Task goal
Please repeat every line below exactly, from the first to the last.

Source material
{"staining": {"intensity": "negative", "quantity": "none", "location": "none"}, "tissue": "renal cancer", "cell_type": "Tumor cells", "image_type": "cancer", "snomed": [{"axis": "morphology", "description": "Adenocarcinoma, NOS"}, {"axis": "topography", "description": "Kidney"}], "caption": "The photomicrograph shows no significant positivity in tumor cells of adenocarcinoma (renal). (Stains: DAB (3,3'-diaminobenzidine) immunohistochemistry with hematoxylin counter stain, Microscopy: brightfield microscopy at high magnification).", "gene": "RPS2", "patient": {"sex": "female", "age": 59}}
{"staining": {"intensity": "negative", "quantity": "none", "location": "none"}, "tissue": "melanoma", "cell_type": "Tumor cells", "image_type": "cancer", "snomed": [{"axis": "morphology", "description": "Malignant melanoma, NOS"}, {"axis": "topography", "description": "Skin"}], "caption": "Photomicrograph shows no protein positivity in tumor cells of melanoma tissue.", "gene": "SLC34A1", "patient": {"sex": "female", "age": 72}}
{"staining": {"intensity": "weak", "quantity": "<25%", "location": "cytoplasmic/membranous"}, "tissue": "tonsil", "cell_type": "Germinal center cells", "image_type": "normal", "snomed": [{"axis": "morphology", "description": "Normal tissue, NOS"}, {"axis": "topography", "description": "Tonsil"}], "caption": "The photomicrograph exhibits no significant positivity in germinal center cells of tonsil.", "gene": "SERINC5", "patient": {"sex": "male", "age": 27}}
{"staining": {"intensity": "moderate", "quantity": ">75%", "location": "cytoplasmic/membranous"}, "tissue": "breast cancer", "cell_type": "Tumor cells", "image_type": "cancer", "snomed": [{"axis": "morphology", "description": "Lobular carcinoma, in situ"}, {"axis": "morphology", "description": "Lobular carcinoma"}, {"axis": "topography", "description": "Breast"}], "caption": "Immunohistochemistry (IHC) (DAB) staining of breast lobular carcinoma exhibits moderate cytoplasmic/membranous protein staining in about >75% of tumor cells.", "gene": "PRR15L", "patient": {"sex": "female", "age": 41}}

Expected answer
{"staining": {"intensity": "negative", "quantity": "none", "location": "none"}, "tissue": "renal cancer", "cell_type": "Tumor cells", "image_type": "cancer", "snomed": [{"axis": "morphology", "description": "Adenocarcinoma, NOS"}, {"axis": "topography", "description": "Kidney"}], "caption": "The photomicrograph shows no significant positivity in tumor cells of adenocarcinoma (renal). (Stains: DAB (3,3'-diaminobenzidine) immunohistochemistry with hematoxylin counter stain, Microscopy: brightfield microscopy at high magnification).", "gene": "RPS2", "patient": {"sex": "female", "age": 59}}
{"staining": {"intensity": "negative", "quantity": "none", "location": "none"}, "tissue": "melanoma", "cell_type": "Tumor cells", "image_type": "cancer", "snomed": [{"axis": "morphology", "description": "Malignant melanoma, NOS"}, {"axis": "topography", "description": "Skin"}], "caption": "Photomicrograph shows no protein positivity in tumor cells of melanoma tissue.", "gene": "SLC34A1", "patient": {"sex": "female", "age": 72}}
{"staining": {"intensity": "weak", "quantity": "<25%", "location": "cytoplasmic/membranous"}, "tissue": "tonsil", "cell_type": "Germinal center cells", "image_type": "normal", "snomed": [{"axis": "morphology", "description": "Normal tissue, NOS"}, {"axis": "topography", "description": "Tonsil"}], "caption": "The photomicrograph exhibits no significant positivity in germinal center cells of tonsil.", "gene": "SERINC5", "patient": {"sex": "male", "age": 27}}
{"staining": {"intensity": "moderate", "quantity": ">75%", "location": "cytoplasmic/membranous"}, "tissue": "breast cancer", "cell_type": "Tumor cells", "image_type": "cancer", "snomed": [{"axis": "morphology", "description": "Lobular carcinoma, in situ"}, {"axis": "morphology", "description": "Lobular carcinoma"}, {"axis": "topography", "description": "Breast"}], "caption": "Immunohistochemistry (IHC) (DAB) staining of breast lobular carcinoma exhibits moderate cytoplasmic/membranous protein staining in about >75% of tumor cells.", "gene": "PRR15L", "patient": {"sex": "female", "age": 41}}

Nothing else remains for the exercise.